§ **TRY IT**
No pictures belong in the copy. Retype exactly, and only, the stretch of lines below from the one with "- lung tumour" through the one with "Portable chest radiograph;".
--- START ---
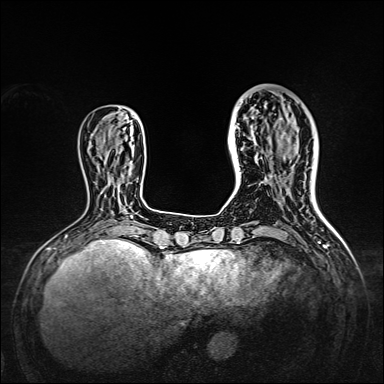
Breast MRI, one axial slice. Position 46 of 160 along the scan axis. Dynamic contrast-enhanced series, time point 2 of 7 at this slice position (early post-contrast). 1.5 T. TE 2.3 ms, TR 5.2 ms. 1 mm slice thickness. 384 × 384 image matrix, field of view 320 × 320 mm. Female patient.
Structures marked on this image (semi-automatically segmented with operator editing):
- enhancing-tissue mask used for the functional tumour volume (all voxels passing the contrast-enhancement thresholds inside the analysis volume; usually the tumour): bounding box (x1, y1, x2, y2) in pixels: (238, 95, 309, 165)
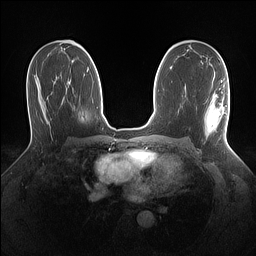
Breast MRI (dynamic contrast-enhanced), one axial slice. Position 78 of 160 along the scan axis. Dynamic contrast-enhanced series, time point 2 of 7 at this slice position (early post-contrast). 1.5 T. TE 1.4 ms, TR 5 ms. 256 × 256 image matrix. Female patient.
Structures marked on this image (semi-automatic segmentation, software-assisted and operator-edited):
- enhancing-tissue mask used for the functional tumour volume (all voxels passing the contrast-enhancement thresholds inside the analysis volume; usually the tumour): box from (x=204, y=80) to (x=229, y=134) px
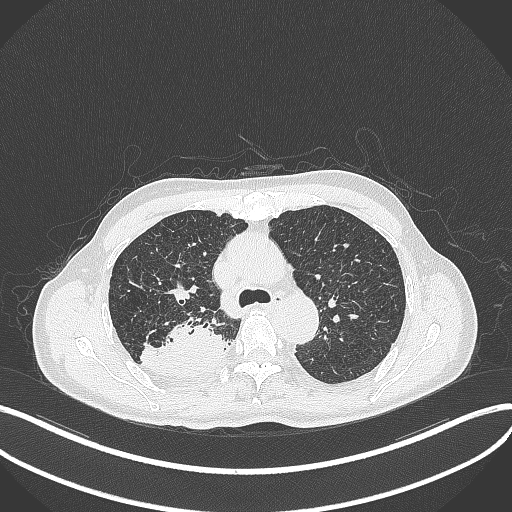
Chest CT, one axial slice. Lung window (W 1500 / L -600 HU). 1 mm slice thickness. 512 × 512 image matrix. Male patient, age 79 years. Case-level facts recorded for this patient, not image findings: clinical TNM (as recorded): T3 N0 M0.
Outlined on this slice (bounding box drawn by a radiologist):
- lung tumour (recorded histology: adenocarcinoma): bounding box <139,316,228,382> (left, top, right, bottom; pixels)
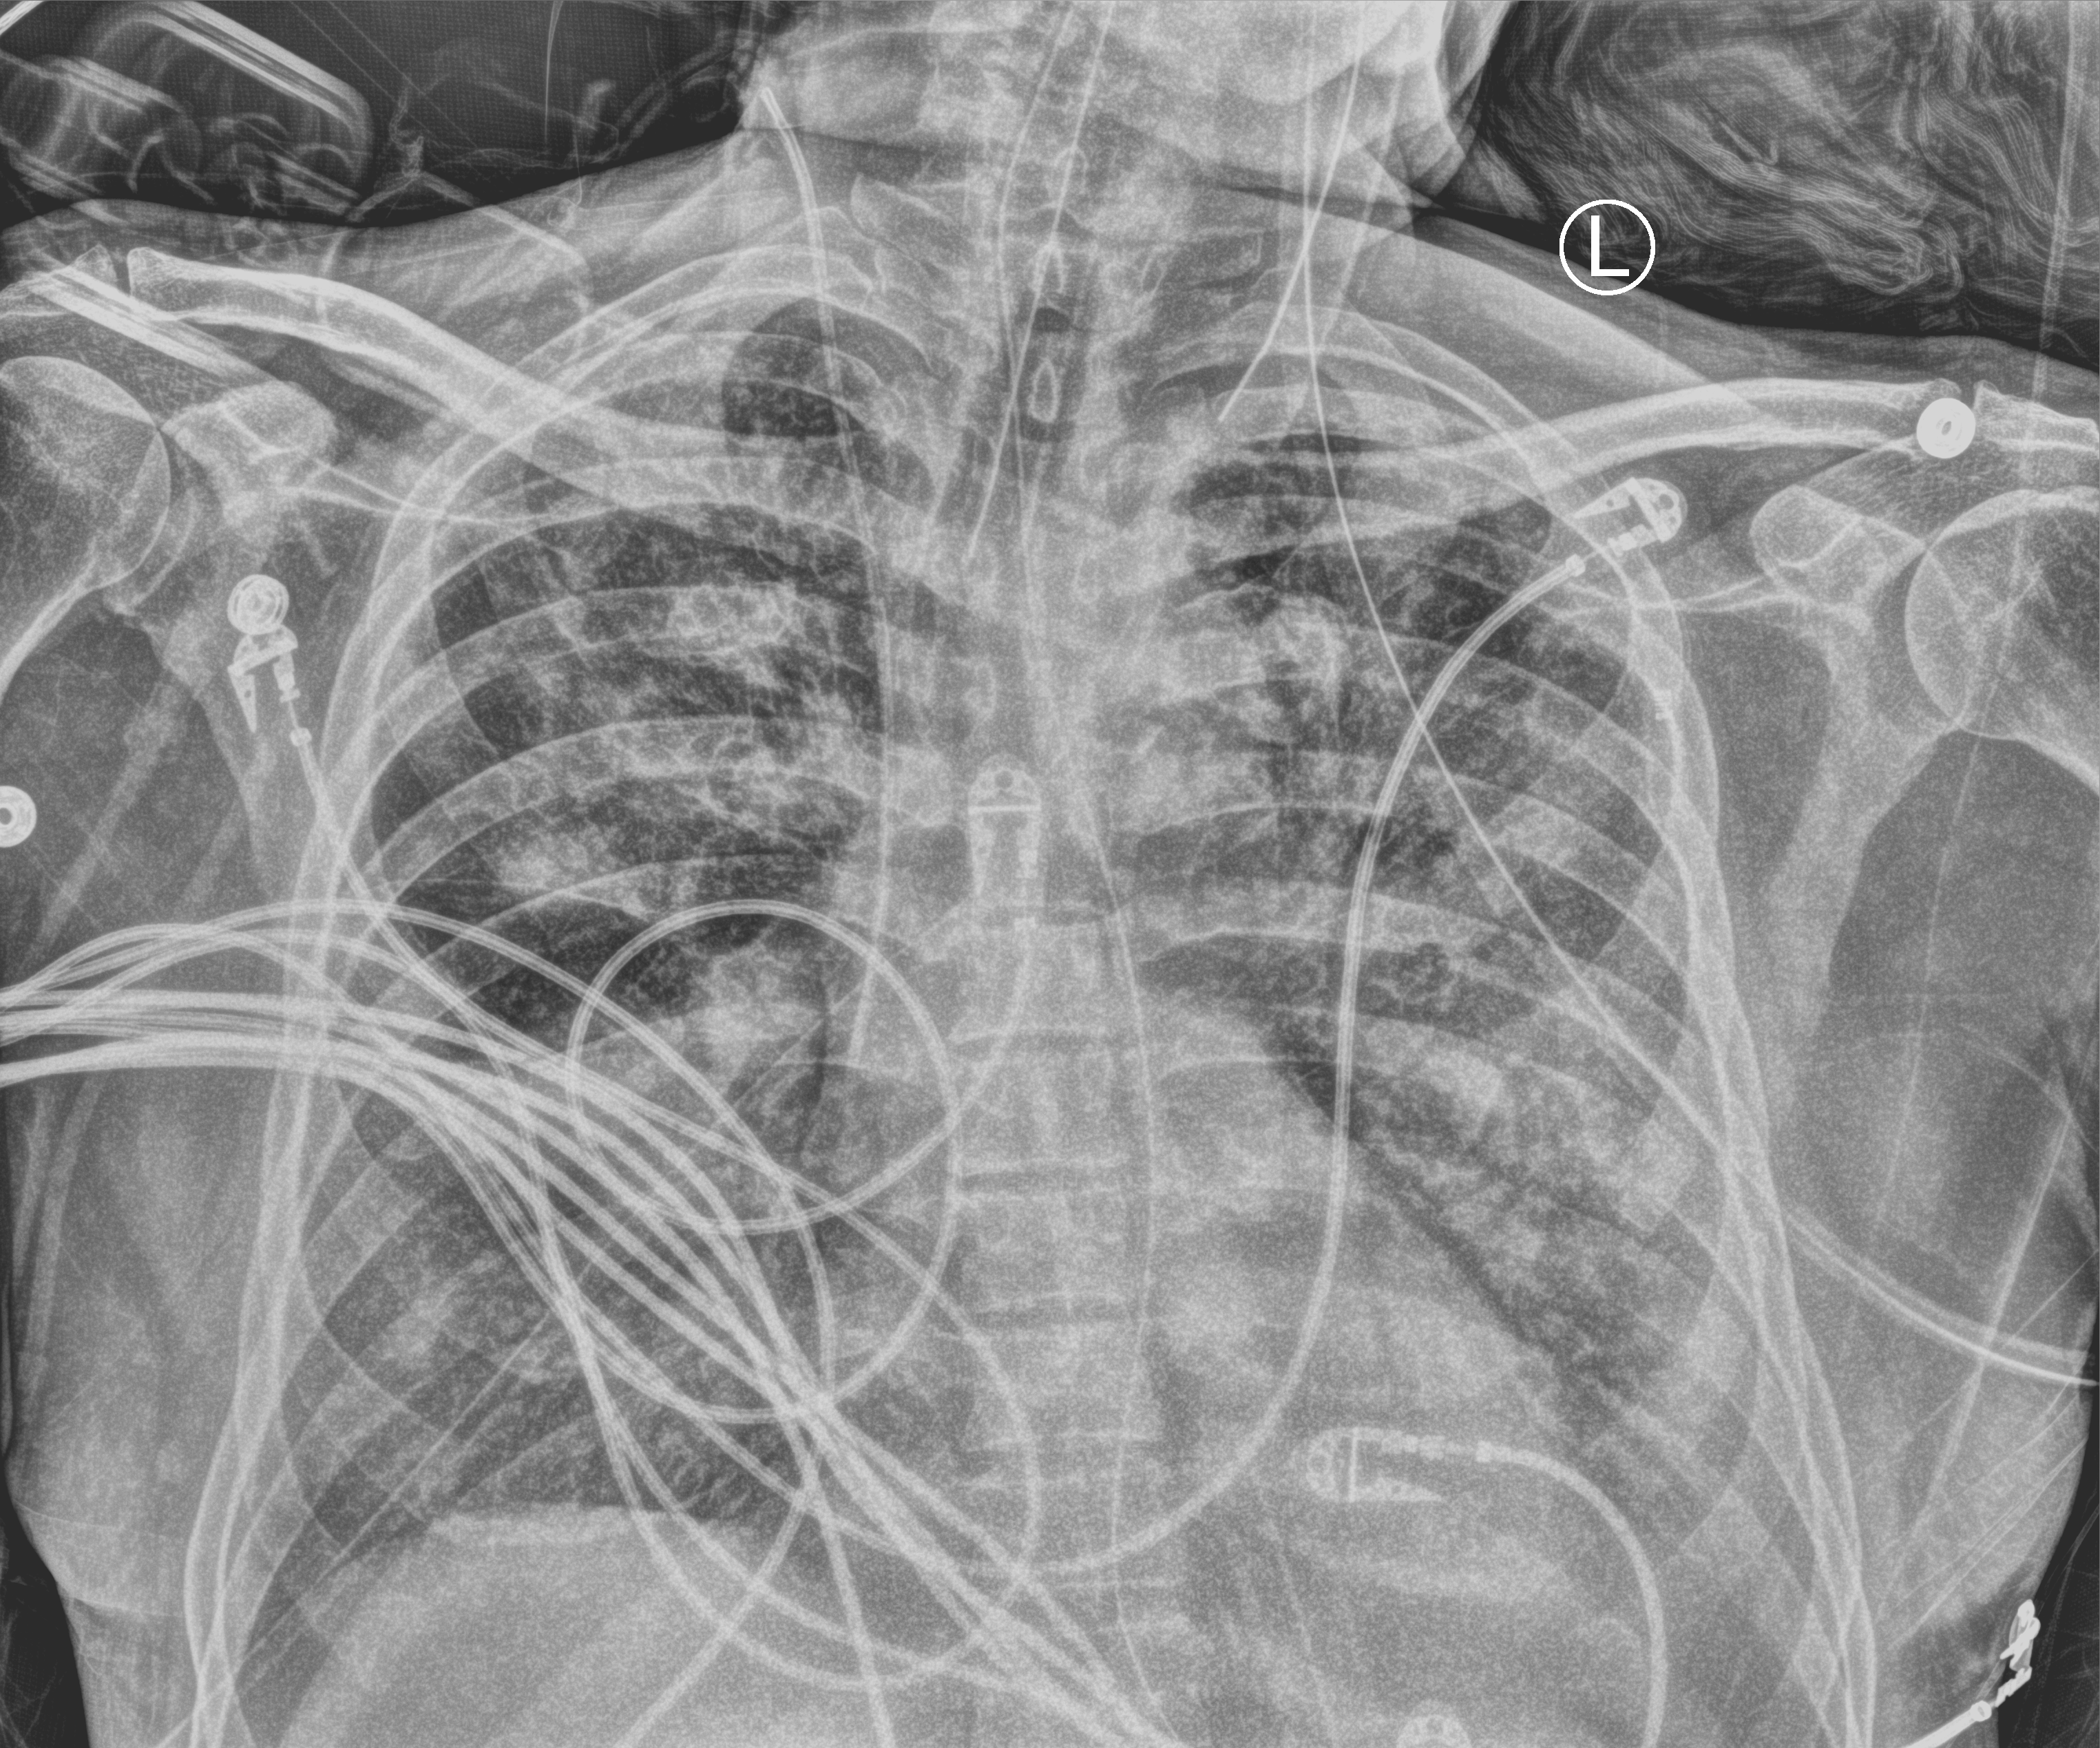
Portable chest radiograph; anteroposterior (AP) projection. Patient hospitalised with COVID-19; male, aged 60–74 years.
Admission-level facts for this patient (not findings on this image; timing relative to this image not recorded): admitted to intensive care during this hospital stay: yes; mechanically ventilated during this hospital stay: yes.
--- END ---
§ **EXERCISE RESULT**
- lung tumour (recorded histology: adenocarcinoma): bounding box <139,316,228,382> (left, top, right, bottom; pixels)
Portable chest radiograph; anteroposterior (AP) projection. Patient hospitalised with COVID-19; male, aged 60–74 years.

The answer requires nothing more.